[Stored data entries]

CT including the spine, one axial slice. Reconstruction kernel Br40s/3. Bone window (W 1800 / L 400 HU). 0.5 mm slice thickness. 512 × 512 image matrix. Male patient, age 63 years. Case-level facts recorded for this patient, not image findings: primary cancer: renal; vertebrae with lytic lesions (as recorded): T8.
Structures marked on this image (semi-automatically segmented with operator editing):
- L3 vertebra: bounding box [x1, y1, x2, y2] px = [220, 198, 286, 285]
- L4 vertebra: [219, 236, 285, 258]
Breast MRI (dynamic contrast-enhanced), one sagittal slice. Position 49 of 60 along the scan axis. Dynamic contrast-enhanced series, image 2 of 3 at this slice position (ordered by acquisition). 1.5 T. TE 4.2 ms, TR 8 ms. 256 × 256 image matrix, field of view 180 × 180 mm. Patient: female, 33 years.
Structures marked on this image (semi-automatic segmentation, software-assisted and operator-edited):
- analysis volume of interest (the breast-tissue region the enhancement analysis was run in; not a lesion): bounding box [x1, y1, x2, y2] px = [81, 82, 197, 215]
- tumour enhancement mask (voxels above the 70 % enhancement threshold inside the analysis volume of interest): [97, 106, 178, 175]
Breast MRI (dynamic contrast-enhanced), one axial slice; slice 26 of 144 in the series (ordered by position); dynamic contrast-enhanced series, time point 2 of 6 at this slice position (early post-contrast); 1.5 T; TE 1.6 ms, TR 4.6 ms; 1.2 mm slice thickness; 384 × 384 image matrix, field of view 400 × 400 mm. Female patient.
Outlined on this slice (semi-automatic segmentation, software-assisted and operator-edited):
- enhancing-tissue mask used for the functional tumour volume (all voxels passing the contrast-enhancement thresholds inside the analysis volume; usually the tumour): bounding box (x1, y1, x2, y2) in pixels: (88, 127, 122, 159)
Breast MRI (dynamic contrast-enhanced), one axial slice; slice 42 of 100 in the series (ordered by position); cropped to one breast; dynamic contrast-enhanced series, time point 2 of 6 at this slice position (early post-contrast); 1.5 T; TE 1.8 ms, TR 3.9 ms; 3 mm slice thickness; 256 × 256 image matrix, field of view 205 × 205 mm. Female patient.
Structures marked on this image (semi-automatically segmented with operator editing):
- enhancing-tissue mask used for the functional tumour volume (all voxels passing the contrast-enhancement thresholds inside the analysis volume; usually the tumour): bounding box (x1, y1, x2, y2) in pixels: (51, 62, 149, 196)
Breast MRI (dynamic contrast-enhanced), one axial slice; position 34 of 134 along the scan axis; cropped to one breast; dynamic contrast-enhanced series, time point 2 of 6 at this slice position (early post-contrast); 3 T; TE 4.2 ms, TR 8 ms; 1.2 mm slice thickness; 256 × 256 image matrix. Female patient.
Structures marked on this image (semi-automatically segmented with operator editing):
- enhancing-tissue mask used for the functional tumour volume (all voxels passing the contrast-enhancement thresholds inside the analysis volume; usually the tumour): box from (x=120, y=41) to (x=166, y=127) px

* _Instructions for the task_: Take every line from the records that holds "software" and copy it down.

* _The answer_:
Structures marked on this image (semi-automatic segmentation, software-assisted and operator-edited):
Outlined on this slice (semi-automatic segmentation, software-assisted and operator-edited):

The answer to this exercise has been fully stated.